DATA FOR REVIEW section start

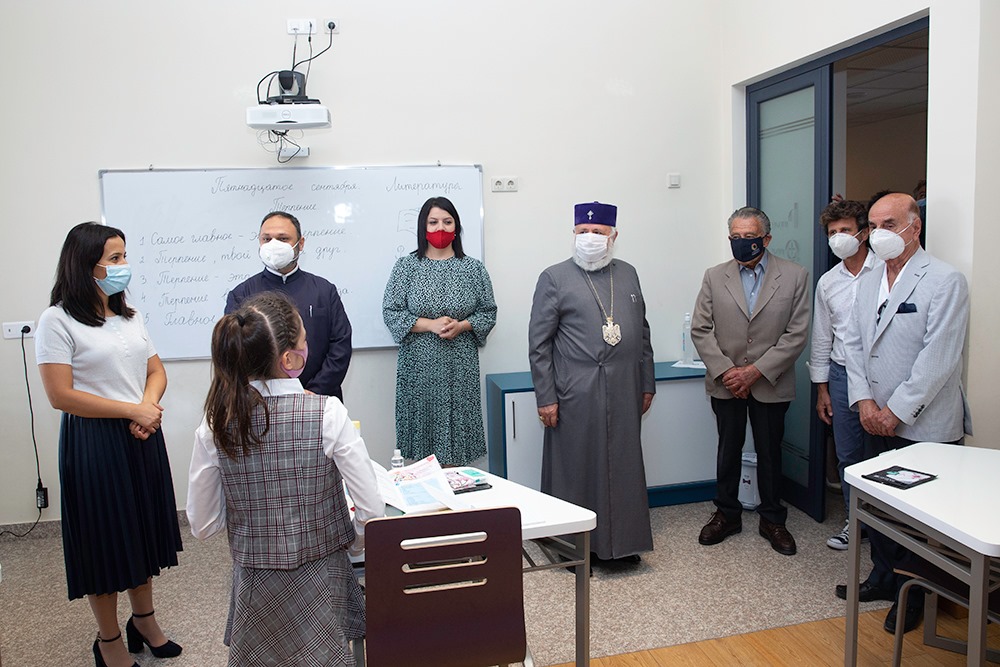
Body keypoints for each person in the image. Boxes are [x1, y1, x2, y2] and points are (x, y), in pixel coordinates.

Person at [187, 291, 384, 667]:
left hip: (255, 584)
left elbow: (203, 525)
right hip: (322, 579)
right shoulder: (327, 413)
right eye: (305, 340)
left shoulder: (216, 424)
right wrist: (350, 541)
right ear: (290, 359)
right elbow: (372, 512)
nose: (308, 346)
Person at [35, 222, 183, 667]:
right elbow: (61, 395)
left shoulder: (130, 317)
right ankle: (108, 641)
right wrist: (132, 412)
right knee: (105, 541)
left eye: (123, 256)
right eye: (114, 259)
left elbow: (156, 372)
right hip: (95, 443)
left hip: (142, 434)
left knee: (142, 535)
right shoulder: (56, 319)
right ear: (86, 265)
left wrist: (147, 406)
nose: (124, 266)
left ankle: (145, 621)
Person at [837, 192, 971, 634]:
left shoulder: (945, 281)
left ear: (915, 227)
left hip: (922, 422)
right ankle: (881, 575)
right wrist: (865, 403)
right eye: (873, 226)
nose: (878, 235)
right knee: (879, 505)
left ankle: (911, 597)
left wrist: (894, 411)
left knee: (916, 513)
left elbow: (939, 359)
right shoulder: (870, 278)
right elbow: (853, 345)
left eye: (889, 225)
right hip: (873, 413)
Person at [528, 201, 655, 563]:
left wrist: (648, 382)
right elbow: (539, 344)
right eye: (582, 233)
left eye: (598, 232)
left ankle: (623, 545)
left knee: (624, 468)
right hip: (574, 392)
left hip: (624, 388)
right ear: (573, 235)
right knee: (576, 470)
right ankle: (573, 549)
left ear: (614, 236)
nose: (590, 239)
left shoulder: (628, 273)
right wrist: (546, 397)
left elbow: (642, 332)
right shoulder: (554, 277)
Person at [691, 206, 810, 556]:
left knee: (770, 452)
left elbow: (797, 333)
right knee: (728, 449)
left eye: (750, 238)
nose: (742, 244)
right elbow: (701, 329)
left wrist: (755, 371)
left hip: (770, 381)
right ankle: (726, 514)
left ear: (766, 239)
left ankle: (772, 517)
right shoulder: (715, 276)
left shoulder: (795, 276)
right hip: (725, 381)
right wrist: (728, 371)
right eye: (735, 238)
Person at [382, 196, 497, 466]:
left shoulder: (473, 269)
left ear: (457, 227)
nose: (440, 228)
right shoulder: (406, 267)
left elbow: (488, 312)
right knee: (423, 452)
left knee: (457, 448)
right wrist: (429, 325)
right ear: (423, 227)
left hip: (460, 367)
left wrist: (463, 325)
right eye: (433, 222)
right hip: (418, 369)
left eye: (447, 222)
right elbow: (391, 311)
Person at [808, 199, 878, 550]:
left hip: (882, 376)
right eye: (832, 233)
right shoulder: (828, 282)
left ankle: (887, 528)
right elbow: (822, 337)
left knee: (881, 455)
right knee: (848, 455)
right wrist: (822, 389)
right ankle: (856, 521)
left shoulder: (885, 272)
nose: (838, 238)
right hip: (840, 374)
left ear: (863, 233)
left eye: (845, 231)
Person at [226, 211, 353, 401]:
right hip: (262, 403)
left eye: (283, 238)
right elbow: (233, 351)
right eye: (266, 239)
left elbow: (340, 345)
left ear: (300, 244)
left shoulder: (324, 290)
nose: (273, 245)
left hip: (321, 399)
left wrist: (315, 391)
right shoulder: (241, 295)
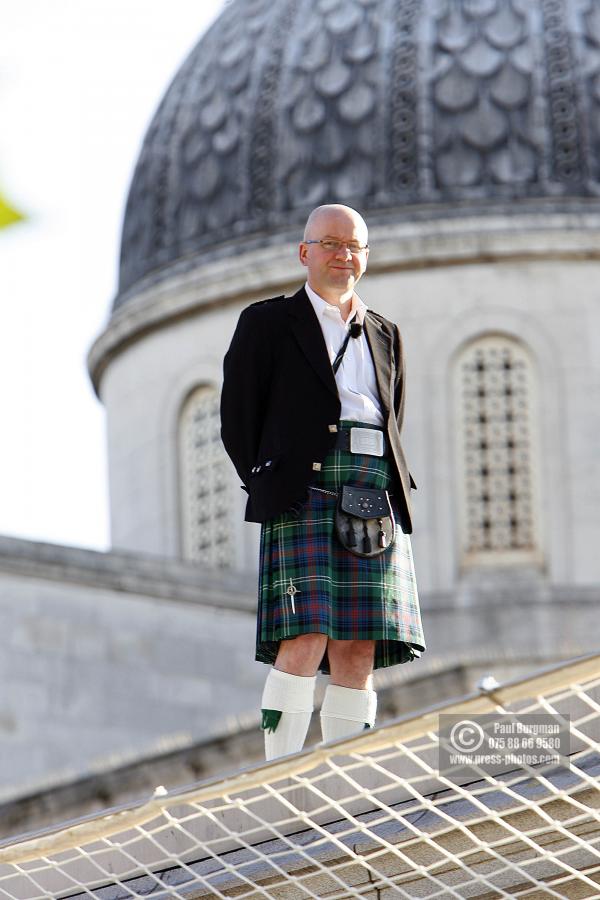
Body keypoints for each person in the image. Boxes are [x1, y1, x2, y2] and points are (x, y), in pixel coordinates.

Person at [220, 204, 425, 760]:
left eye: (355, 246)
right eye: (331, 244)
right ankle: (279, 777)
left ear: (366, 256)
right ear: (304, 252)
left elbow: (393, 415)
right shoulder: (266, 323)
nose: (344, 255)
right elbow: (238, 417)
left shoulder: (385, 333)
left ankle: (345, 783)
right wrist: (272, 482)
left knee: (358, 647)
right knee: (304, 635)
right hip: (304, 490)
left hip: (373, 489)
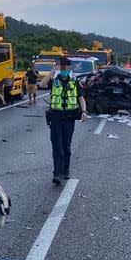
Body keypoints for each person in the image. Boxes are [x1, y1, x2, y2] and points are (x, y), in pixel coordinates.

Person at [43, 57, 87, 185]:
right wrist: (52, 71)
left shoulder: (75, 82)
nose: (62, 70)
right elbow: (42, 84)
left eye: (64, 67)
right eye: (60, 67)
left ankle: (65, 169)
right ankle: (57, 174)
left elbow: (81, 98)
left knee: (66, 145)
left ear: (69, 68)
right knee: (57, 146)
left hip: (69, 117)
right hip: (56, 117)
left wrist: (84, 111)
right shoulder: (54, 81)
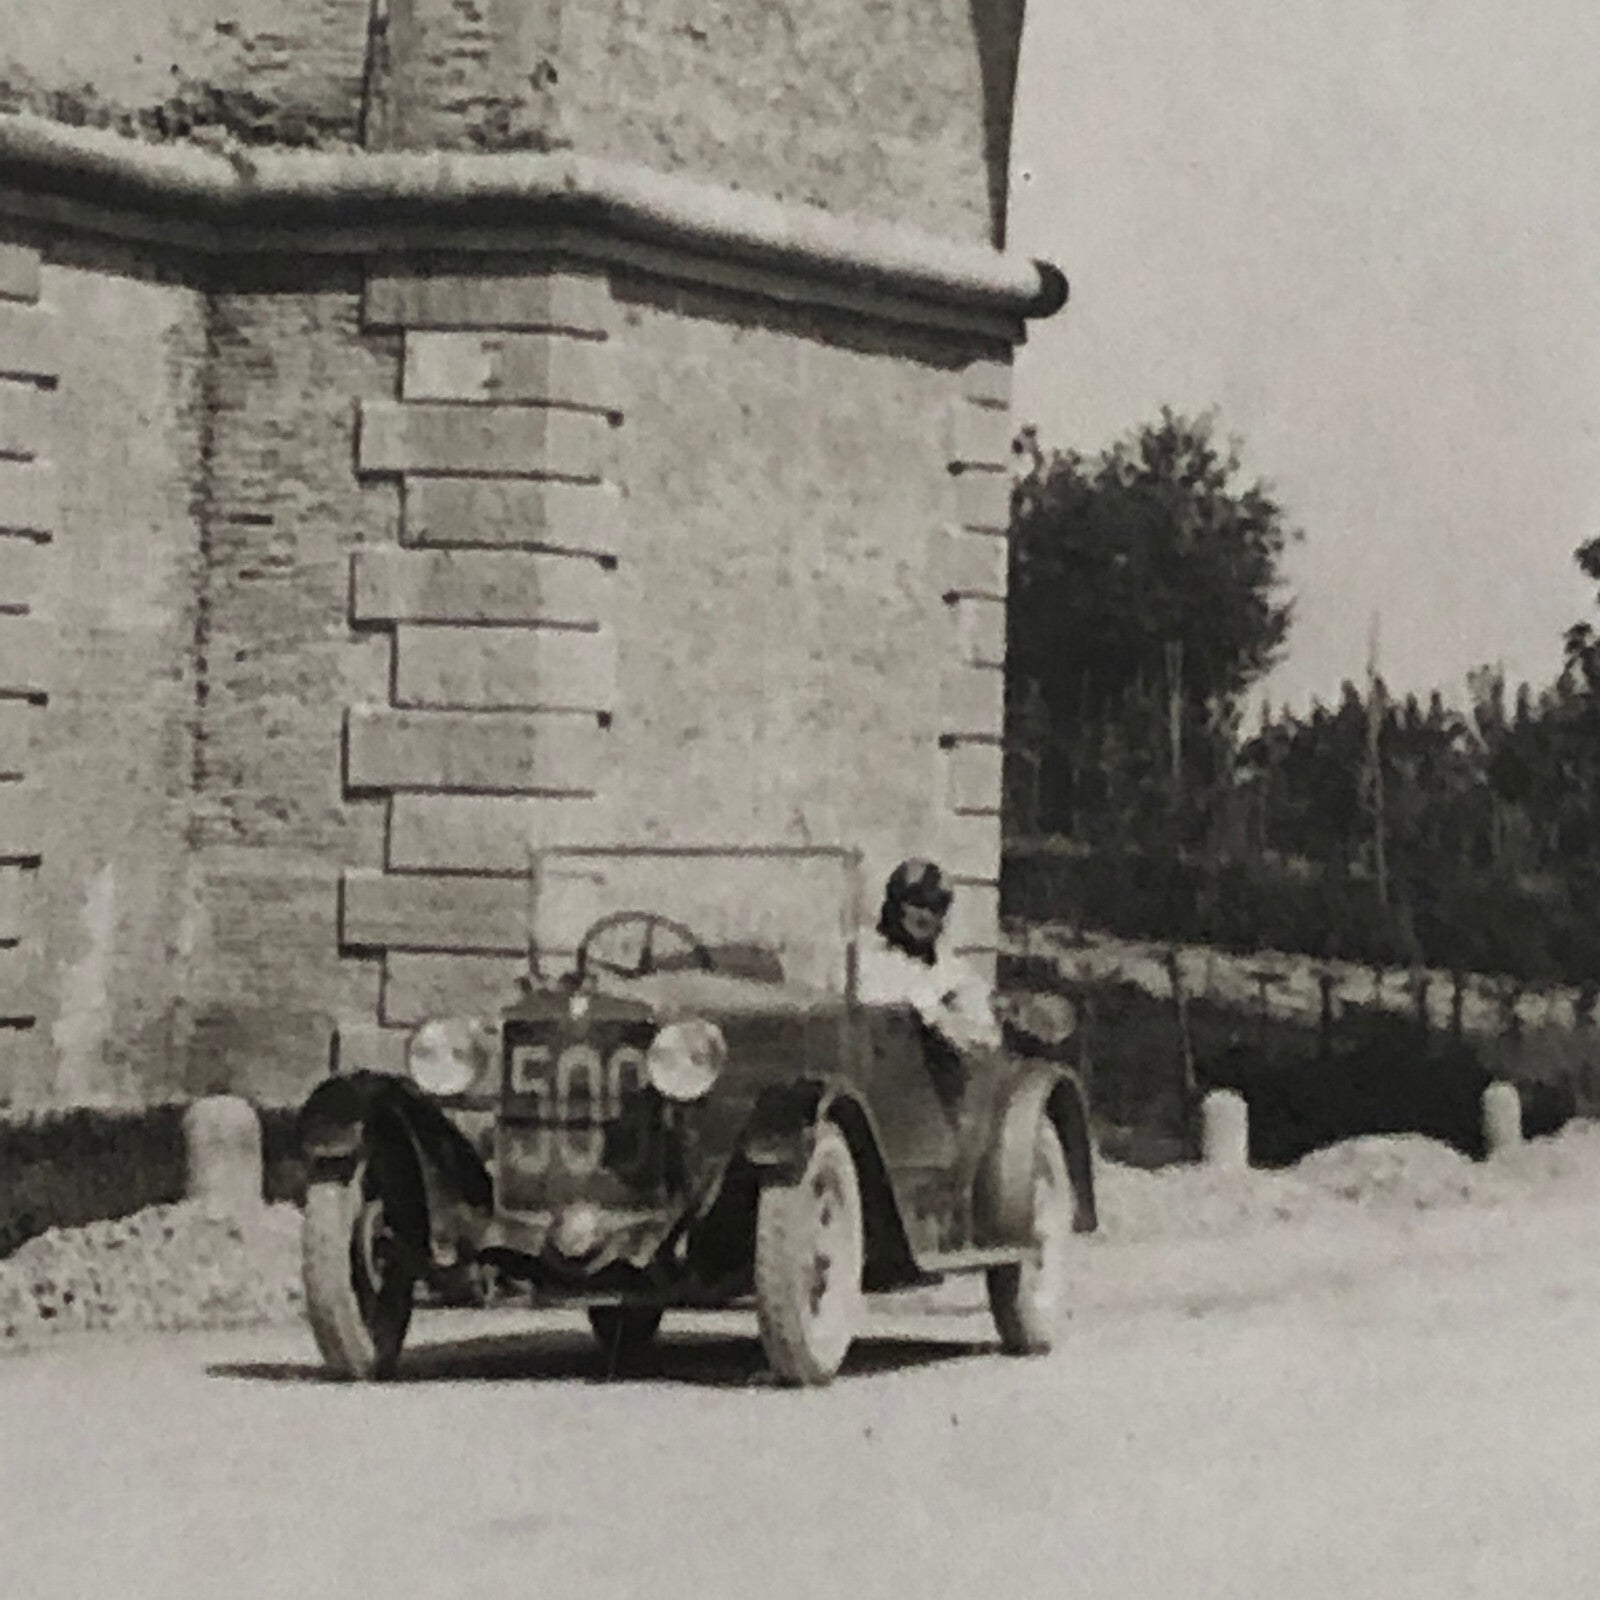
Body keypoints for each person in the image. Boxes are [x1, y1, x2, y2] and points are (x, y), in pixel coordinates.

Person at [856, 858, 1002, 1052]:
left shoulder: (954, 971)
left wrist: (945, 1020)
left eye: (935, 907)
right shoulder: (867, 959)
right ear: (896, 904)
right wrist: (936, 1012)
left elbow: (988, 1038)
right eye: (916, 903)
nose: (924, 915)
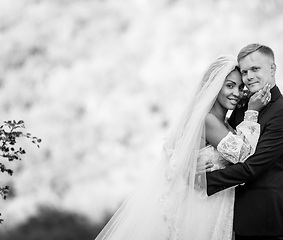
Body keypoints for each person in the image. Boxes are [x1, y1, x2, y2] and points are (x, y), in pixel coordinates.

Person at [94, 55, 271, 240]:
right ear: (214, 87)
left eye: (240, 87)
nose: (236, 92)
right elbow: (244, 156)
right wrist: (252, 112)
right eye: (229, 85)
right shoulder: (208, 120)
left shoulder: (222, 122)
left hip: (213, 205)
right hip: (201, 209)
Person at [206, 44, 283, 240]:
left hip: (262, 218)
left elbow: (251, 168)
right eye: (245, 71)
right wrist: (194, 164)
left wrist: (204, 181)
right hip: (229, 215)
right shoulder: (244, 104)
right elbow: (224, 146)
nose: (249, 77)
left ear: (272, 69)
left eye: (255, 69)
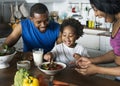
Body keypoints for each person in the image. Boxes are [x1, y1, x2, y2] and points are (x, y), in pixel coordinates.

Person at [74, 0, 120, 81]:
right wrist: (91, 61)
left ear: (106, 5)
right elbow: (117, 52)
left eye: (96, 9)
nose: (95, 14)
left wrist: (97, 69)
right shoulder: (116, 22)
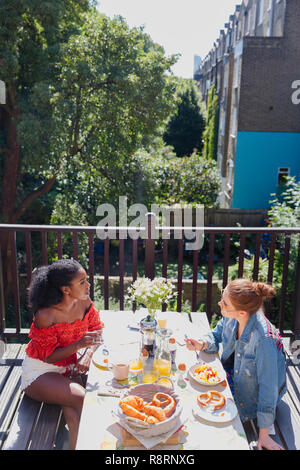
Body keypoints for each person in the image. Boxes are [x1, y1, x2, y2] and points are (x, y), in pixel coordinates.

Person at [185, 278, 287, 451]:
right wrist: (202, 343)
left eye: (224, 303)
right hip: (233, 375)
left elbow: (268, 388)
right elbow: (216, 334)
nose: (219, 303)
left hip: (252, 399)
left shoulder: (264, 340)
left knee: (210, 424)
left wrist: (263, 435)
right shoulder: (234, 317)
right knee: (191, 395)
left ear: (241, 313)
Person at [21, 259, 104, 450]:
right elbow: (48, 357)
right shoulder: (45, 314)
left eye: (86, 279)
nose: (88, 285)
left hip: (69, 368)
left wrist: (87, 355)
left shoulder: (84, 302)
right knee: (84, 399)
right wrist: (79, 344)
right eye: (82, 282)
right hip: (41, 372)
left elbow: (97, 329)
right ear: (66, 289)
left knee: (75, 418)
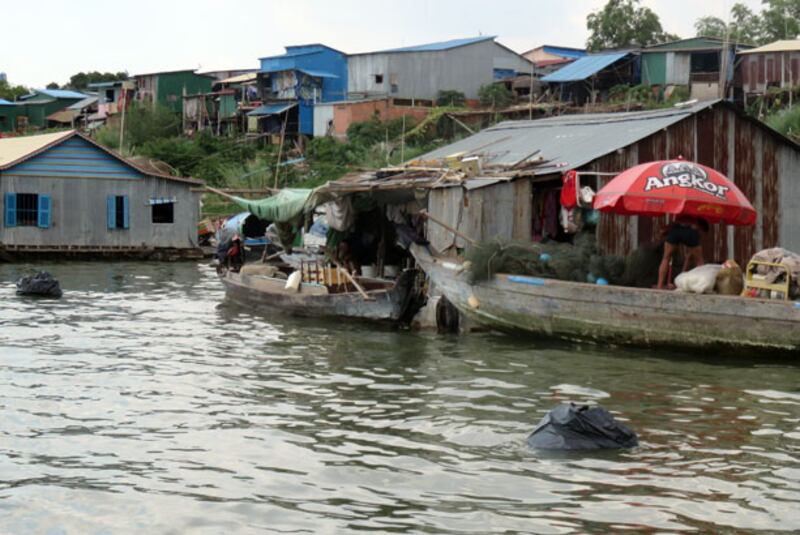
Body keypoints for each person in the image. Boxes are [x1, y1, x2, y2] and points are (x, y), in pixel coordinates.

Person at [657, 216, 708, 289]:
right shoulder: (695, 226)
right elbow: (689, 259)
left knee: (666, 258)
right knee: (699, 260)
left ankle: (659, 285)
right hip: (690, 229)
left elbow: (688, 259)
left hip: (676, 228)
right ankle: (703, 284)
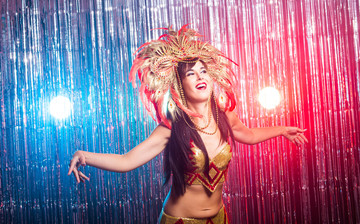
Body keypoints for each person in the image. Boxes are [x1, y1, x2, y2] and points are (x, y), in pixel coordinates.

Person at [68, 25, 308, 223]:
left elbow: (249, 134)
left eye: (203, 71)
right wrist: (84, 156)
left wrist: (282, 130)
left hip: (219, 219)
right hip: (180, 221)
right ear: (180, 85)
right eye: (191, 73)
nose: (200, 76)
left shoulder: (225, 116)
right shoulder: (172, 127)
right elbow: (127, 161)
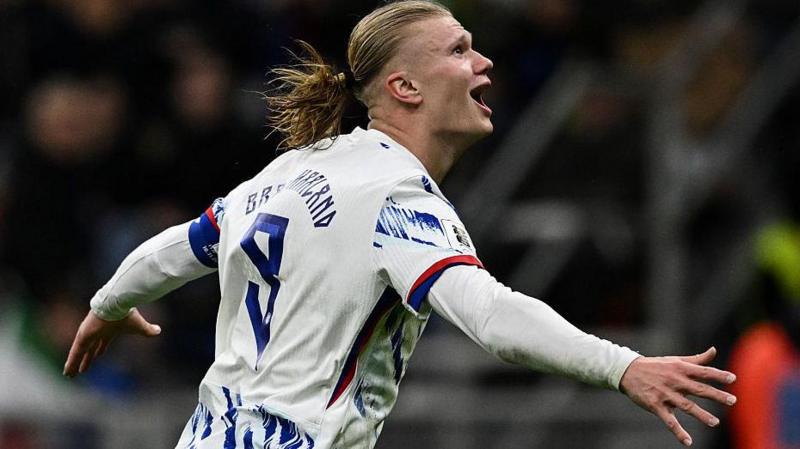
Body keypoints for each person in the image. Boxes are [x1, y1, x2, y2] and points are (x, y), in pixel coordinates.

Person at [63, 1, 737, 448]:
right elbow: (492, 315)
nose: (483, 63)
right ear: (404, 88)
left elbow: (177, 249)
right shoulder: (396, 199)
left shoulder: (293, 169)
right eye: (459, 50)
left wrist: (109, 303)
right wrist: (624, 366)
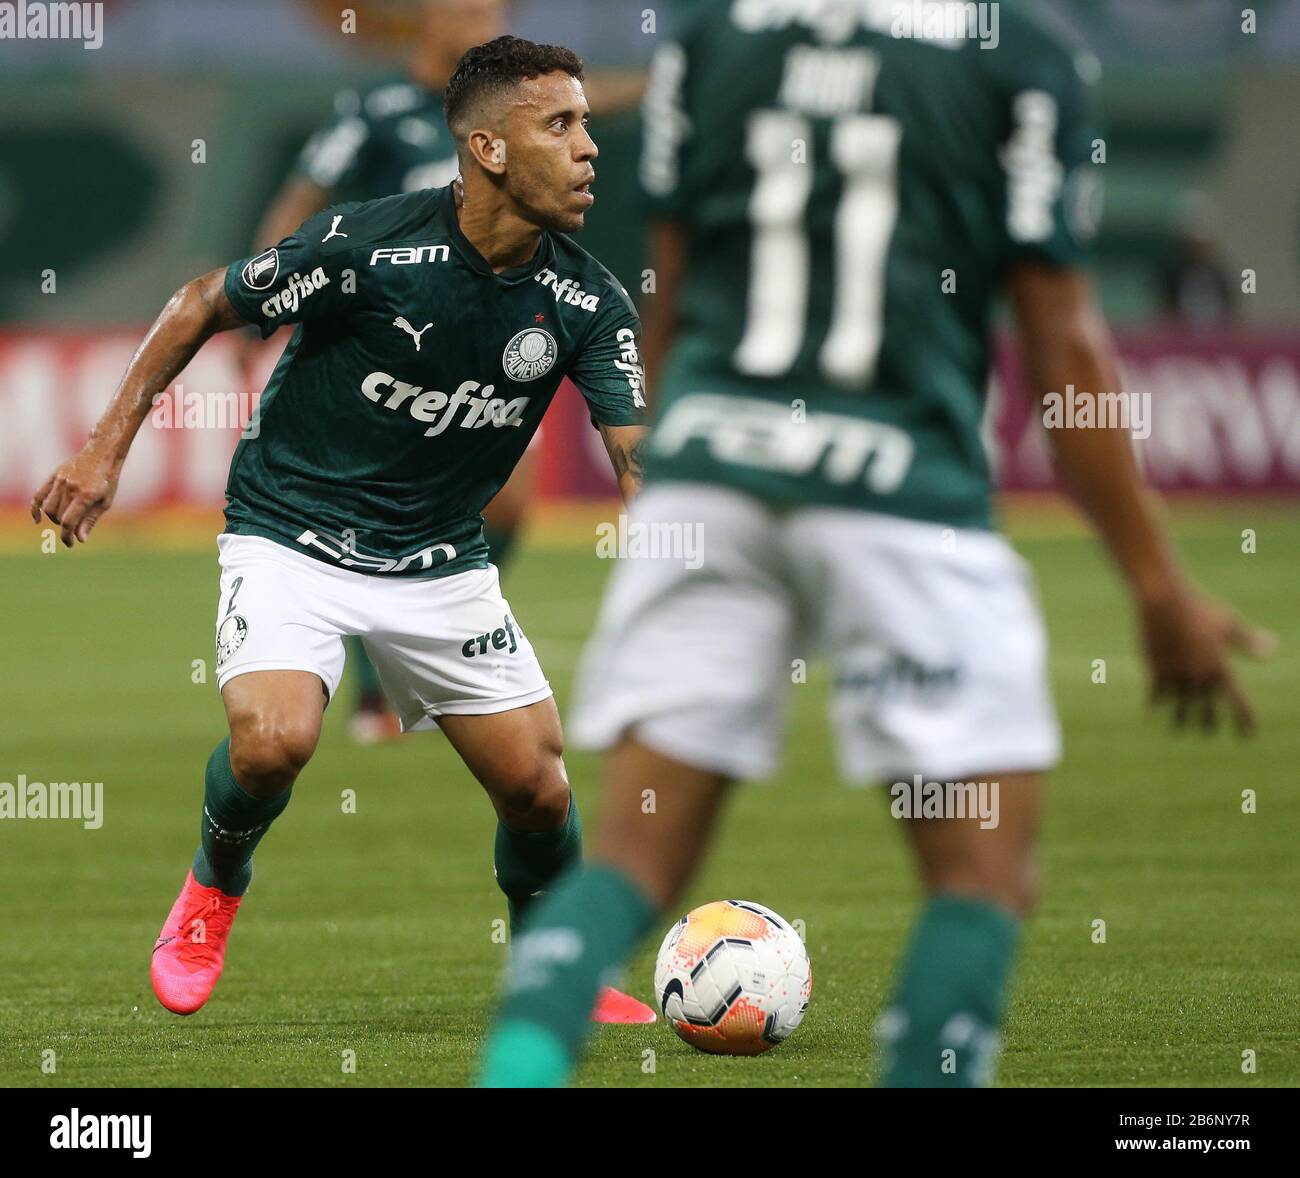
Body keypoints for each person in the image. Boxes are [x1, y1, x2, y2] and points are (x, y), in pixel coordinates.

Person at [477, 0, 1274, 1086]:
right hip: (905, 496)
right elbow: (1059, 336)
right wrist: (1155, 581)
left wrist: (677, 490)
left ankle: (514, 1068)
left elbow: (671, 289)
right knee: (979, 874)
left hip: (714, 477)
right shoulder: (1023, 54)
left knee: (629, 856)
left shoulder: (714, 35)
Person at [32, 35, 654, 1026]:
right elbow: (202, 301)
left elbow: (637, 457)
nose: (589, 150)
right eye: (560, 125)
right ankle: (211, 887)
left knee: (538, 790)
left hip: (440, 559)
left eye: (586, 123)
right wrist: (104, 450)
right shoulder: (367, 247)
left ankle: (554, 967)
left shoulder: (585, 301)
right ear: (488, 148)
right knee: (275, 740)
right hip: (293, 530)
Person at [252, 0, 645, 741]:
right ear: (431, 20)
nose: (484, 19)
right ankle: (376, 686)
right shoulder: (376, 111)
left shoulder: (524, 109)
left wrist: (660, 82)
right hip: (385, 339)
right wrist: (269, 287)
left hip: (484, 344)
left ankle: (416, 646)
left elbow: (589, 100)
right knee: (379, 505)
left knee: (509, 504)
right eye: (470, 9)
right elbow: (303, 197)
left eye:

DATA FOR REVIEW section end

Copy the lines above between the one holding "left knee: (770, 452)" and the one holding "right wrist: (272, 482)", inclusive. Drop the pictures.

» **EXERCISE RESULT**
left knee: (770, 452)
left elbow: (797, 333)
right knee: (728, 449)
left eye: (750, 238)
nose: (742, 244)
right elbow: (701, 329)
left wrist: (755, 371)
left hip: (770, 381)
right ankle: (726, 514)
left ear: (766, 239)
left ankle: (772, 517)
right shoulder: (715, 276)
left shoulder: (795, 276)
right hip: (725, 381)
right wrist: (728, 371)
right eye: (735, 238)
Person at [382, 196, 497, 466]:
left shoulder: (473, 269)
left ear: (457, 227)
nose: (440, 228)
right shoulder: (406, 267)
left elbow: (488, 312)
right knee: (423, 452)
left knee: (457, 448)
right wrist: (429, 325)
right ear: (423, 227)
left hip: (460, 367)
left wrist: (463, 325)
right eye: (433, 222)
right hip: (418, 369)
left eye: (447, 222)
right elbow: (391, 311)
Person at [808, 199, 878, 550]:
left hip: (882, 376)
right eye: (832, 233)
right shoulder: (828, 282)
left ankle: (887, 528)
right elbow: (822, 337)
left knee: (881, 455)
right knee: (848, 455)
right wrist: (822, 389)
right ankle: (856, 521)
left shoulder: (885, 272)
nose: (838, 238)
right hip: (840, 374)
left ear: (863, 233)
left eye: (845, 231)
Person at [226, 211, 353, 401]:
right hip: (262, 403)
left eye: (283, 238)
right elbow: (233, 351)
right eye: (266, 239)
left elbow: (340, 345)
left ear: (300, 244)
left shoulder: (324, 290)
nose: (273, 245)
left hip: (321, 399)
left wrist: (315, 391)
right shoulder: (241, 295)
Body keypoints for each person in the image. Boxes are [x1, y1, x2, y2] and points are (x, y), in pixel coordinates.

Person at [220, 204, 425, 760]:
left eye: (355, 246)
right eye: (331, 244)
right ankle: (279, 777)
left ear: (366, 256)
right ear: (304, 252)
left elbow: (393, 415)
right shoulder: (266, 323)
nose: (344, 255)
right elbow: (238, 417)
left shoulder: (385, 333)
left ankle: (345, 783)
right wrist: (272, 482)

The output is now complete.